Sample Paper on Offer and Acceptance on a Contract

Offer and Acceptance

An offer and acceptance is required for every contract. If an offer becomes is “agreeable”, it is paramount to “accept” based on the terms and conditions (Duhaime, 2007). When the offer has been accepted, it becomes valid. An acceptance gives a contract life. Through proper communication, the parties involved are required to accept the terms regarding product delivery. However, there are certain conditions that may limit acceptance of an offer hence affecting the validity of a contract.

First, there is the test of acceptance. This is where one party can decide to opposition the contract and hence end up breaching it. They can prove that they did not act or behave in a manner that shows that they intended to accept the agreement. In the test of acceptance, it is not easy for a party to be aware of the intentions of the other making acceptance unsatisfactory (Duhaime, 2007). It is nearly not possible for one party to reveal to the other their objective or intentions.

Secondly, acceptance of the contract rules can also limit the entire process. The first rule involves making communications about the acceptance because of the possibility for declining the offer. However, there is a possibility of the offeror to reject the terms and conditions of communication for acceptance of what is known as waiver of communication (Sexton, 2013). The second rule that limits acceptance is that there must be no modifications made on the offer if it is accepted. This rule limits the power of the person accepting the offer because in case they decide to make any changes, it will nullify the offer that was originally given thus cannot be accepted by the other party.

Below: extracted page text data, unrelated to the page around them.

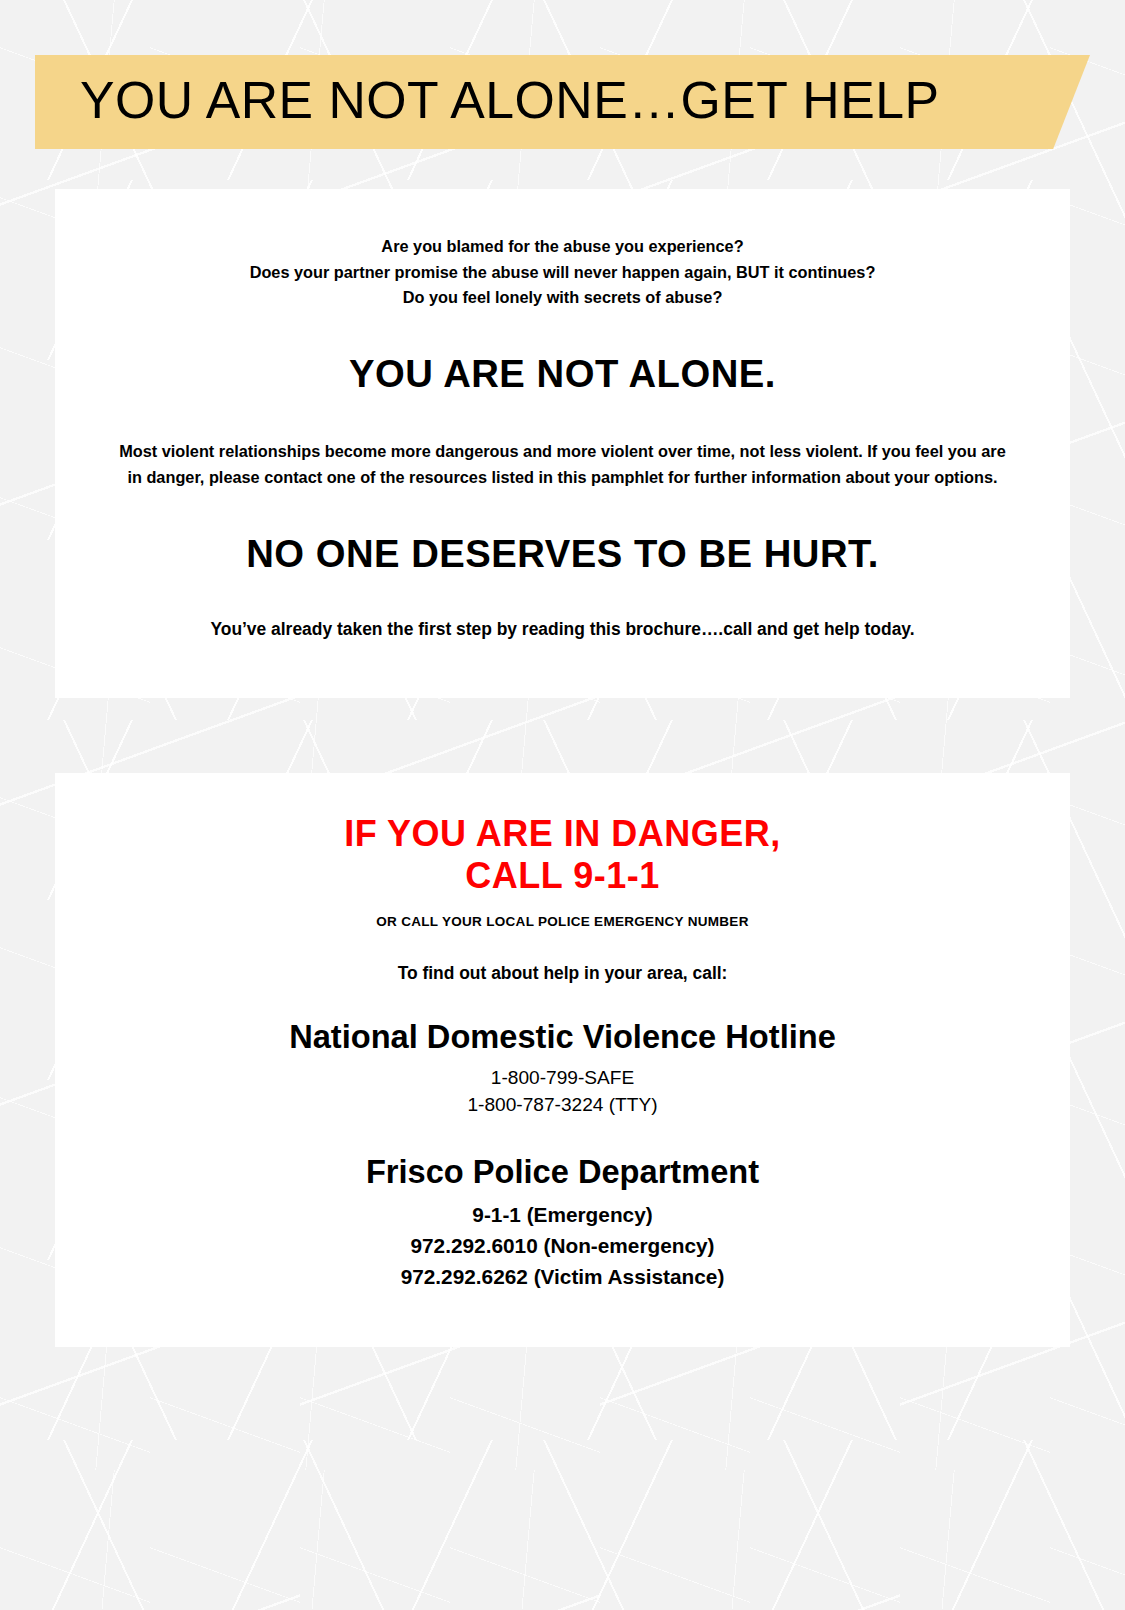YOU ARE NOT ALONE…GET HELP
Are you blamed for the abuse you experience?
Does your partner promise the abuse will never happen again, BUT it continues?
Do you feel lonely with secrets of abuse?
YOU ARE NOT ALONE.
Most violent relationships become more dangerous and more violent over time, not less violent. If you feel you are in danger, please contact one of the resources listed in this pamphlet for further information about your options.
NO ONE DESERVES TO BE HURT.
You’ve already taken the first step by reading this brochure….call and get help today.
IF YOU ARE IN DANGER,
CALL 9-1-1
OR CALL YOUR LOCAL POLICE EMERGENCY NUMBER
To find out about help in your area, call:
National Domestic Violence Hotline
1-800-799-SAFE
1-800-787-3224 (TTY)
Frisco Police Department
9-1-1 (Emergency)
972.292.6010 (Non-emergency)
972.292.6262 (Victim Assistance)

Thirdly, there is a standard form of the contract which must be signed for the two parties to accept the offer. In most cases, there is always a conflict of the forms where the two parties wants to add a liability waiver (Hobart Community Legal Service, 2013). This always rise in a legal dispute in which the parties will have to sign a contract that legally binds them, but they still may not agree about the standard terms which can force one party to withdraw.

The forth condition that may limit acceptance is the postal rule which may be convenient for one party and not the other party. This rule may limit one party because it excludes any contract that involves letters that have been incorrectly addressed (McKendrick, 2012). It also rejects other forms of communication modes. It means that the parties must use post to mediate for the offer to be accepted. One party may find this rule to be rigid since they consider other means of communication to be better than postal. They may therefore decide to reject the offer which limits acceptance.

Lastly, the time set for accepting the offer may limit acceptance. An offer can easily be rejected because the time that was set had elapsed. There is a period that has been set for the offer to be available without which it will not be accepted. The offeree is expected to accept the offer within the time that was specified failure to which the offer is terminated (Lawresources, n.d).

In conclusion, if any of the above five conditions are not met by the two parties there is possibility for the offer to be rejected. In most cases, one or two of the conditions have limited several people from accepting an offer. These approaches and rules may seem traditional, but they are paramount for the acceptance of an offer and signing of a contract.




Duhaime, L. (2007, May 7). Offer and acceptance. Retrieved from

Hobart Community Legal Service. (2013).Offer and acceptance. Retrieved from

Lawresources. (n.d). Contractual agreement: Offer and acceptance. Retrieved from

McKendrick, E. (2012). Contract law text, cases and materials. Great Britain: Oxford University Press.

Sexton, B. (2013).Contract law: Offer and acceptance. London: Sweet & Maxwell’s Nutshells.